Dès cette période, les Nations unies vont perdre leur capacité à agir. Ce sera la même chose pour l’OMC qui ne sera plus capable d’obtenir de nouveaux accords de libre-échange au niveau mondial, laissant se développer des accords bilatéraux, et pour l’ensemble des institutions internationales.
Une décennie plus tard, un nouveau tournant va se dessiner. Les néo-conservateurs vont laisser la place à un nouvel autoritarisme que l’on retrouvera sur tous les continents. Poutine en Russie, Modi en Inde ou Erdogan en Turquie ne remettent pas en cause le système électoral, mais imposent un pouvoir personnel en réprimant les minorités et les oppositions. Ils seront suivis par Bolsonaro au Brésil et Donald Trump aux États-Unis et de nombreux autres leaders autoritaires, en même temps que nous assistons retour des coups d’État en Birmanie, en Thaïlande et en Afrique de l’Ouest.
Ces transformations profondes de la scène géopolitique vont peser lourdement sur les mouvements sociaux, premières victimes des régimes autoritaires, mais aussi sur leur capacité à agir sur le plan international, et cela pour deux raisons majeures.
La première est la conséquence de l’effacement des institutions internationales. Rien de tel qu’avoir des adversaires en commun pour construire des alliances, des fronts et des mobilisations massives, comme avait pu le faire le mouvement altermondialiste 25 ans auparavant. Aujourd’hui, se mobiliser face à des réunions du G7 ou des conférences de l’OMC est infiniment moins attractif, chacun sachant que ces réunions n’aboutiront à rien, ou presque...
La seconde tient au retour d’un “campisme” qui n’existait pas à l’apogée du mouvement altermondialisme. Face aux divisions entre grandes puissances, certains mouvements vont considérer que la priorité absolue est de s’opposer à la puissance dominante, les États-Unis, et à leurs alliés, créant ainsi des désaccords profonds avec d’autres mouvements, ce qui rend difficile l’action commune.

= DONNÉES FOURNIES =
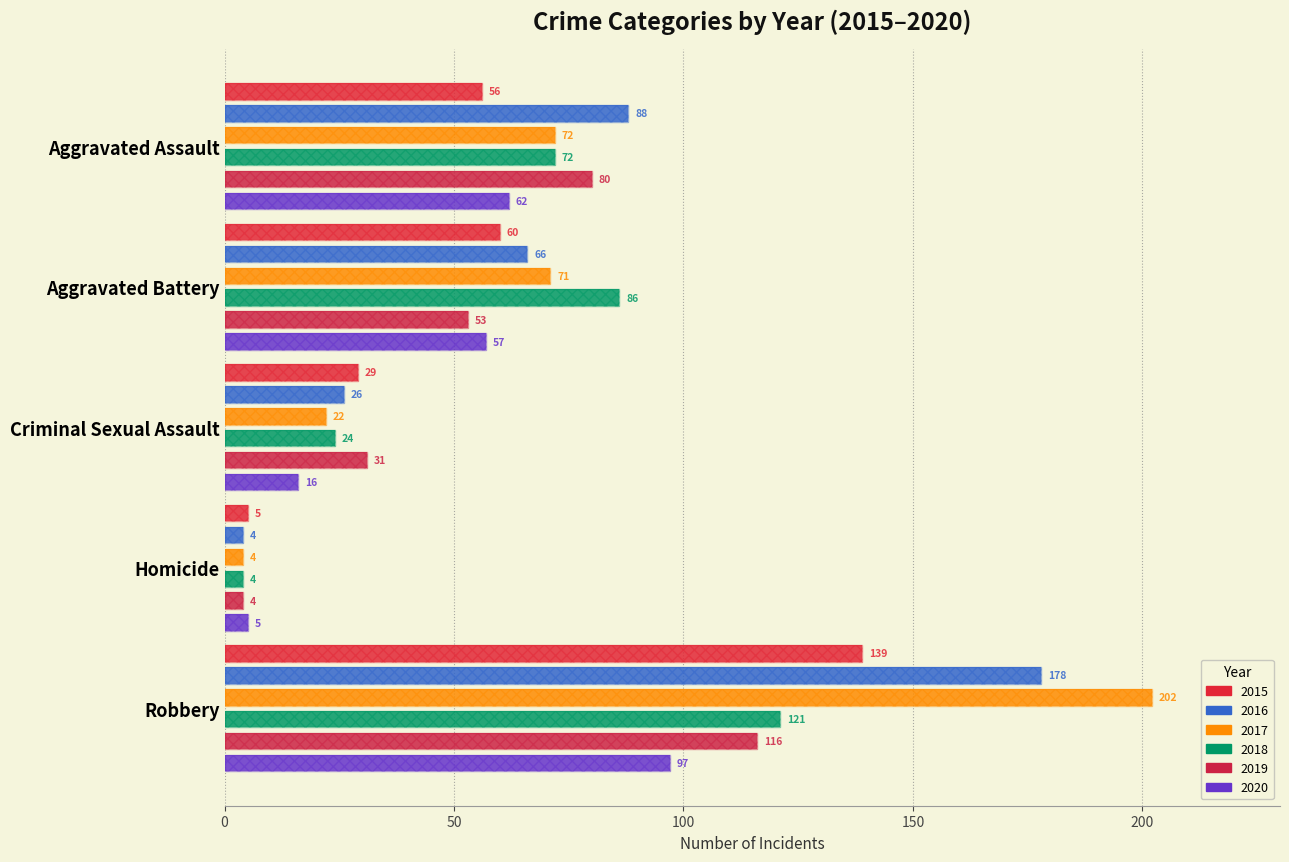

Is it true that 2018 equals 24 at Criminal Sexual Assault?

True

= CONSIGNE DE TRAVAIL A =
Relevez tous les dirigeants politiques que le texte extrait désigne nommément.
= CONSIGNE DE TRAVAIL B =
Recopiez le passage du texte extrait qui va de « Ces transformations profondes » jusqu'à « deux raisons majeures. » inclus.

= RÉSULTAT DE L'EXERCICE A =
Poutine, Modi, Erdogan, Bolsonaro, Donald Trump

= RÉSULTAT DE L'EXERCICE B =
Ces transformations profondes de la scène géopolitique vont peser lourdement sur les mouvements sociaux, premières victimes des régimes autoritaires, mais aussi sur leur capacité à agir sur le plan international, et cela pour deux raisons majeures.